Images with pose keypoints:
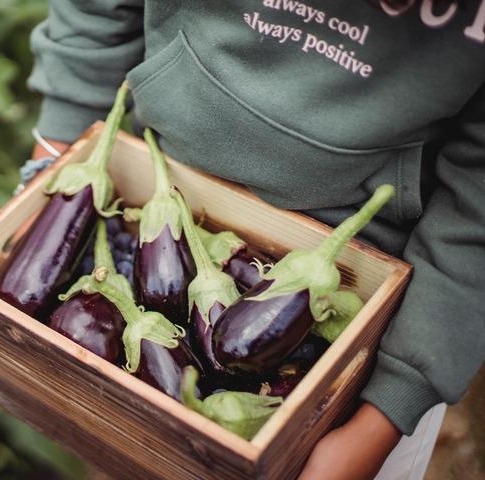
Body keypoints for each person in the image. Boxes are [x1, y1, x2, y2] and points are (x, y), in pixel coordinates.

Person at [25, 1, 485, 478]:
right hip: (151, 225)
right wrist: (52, 167)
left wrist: (383, 417)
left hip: (386, 322)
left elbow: (477, 217)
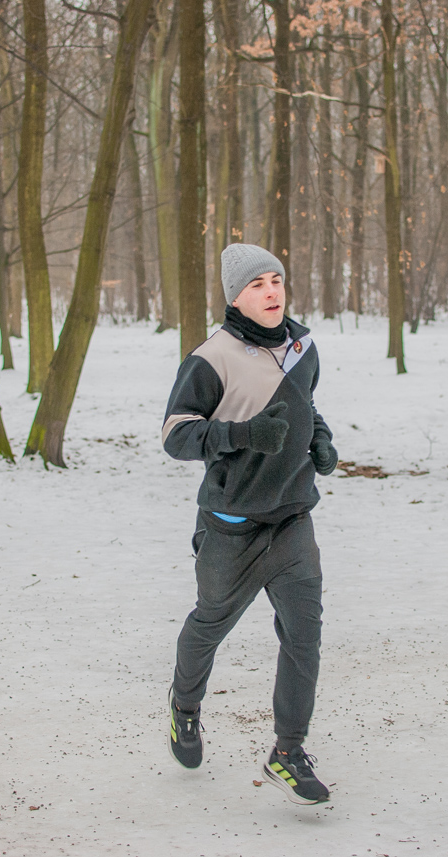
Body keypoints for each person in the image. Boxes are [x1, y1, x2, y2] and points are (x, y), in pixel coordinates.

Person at [161, 243, 339, 805]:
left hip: (291, 520)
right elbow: (176, 434)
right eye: (257, 283)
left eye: (277, 279)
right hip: (231, 527)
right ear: (235, 295)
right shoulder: (211, 358)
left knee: (303, 638)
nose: (271, 291)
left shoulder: (302, 346)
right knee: (210, 623)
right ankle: (184, 707)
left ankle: (288, 750)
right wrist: (241, 435)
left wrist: (321, 438)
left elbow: (307, 405)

THE TASK
Print each line above exactly as it appears, excluding all images.

SOLUTION TO THE PROBLEM
Body keypoints for each person in the image. Boxes are [x1, y1, x2, y2] and points are (x, y), in pixel coordinates.

Person at [25, 1, 485, 478]:
right hip: (151, 225)
right wrist: (52, 167)
left wrist: (383, 417)
left hip: (386, 322)
left elbow: (477, 217)
Body keypoints for each person in the image. Boxes are [x1, y1, x2, y2] and points are (x, y), in pixel coordinates.

Person at [161, 243, 339, 805]:
left hip: (291, 520)
right elbow: (176, 434)
right eye: (257, 283)
left eye: (277, 279)
right hip: (231, 527)
right ear: (235, 295)
right shoulder: (211, 358)
left knee: (303, 638)
nose: (271, 291)
left shoulder: (302, 346)
right knee: (210, 623)
right ankle: (184, 707)
left ankle: (288, 750)
right wrist: (241, 435)
left wrist: (321, 438)
left elbow: (307, 405)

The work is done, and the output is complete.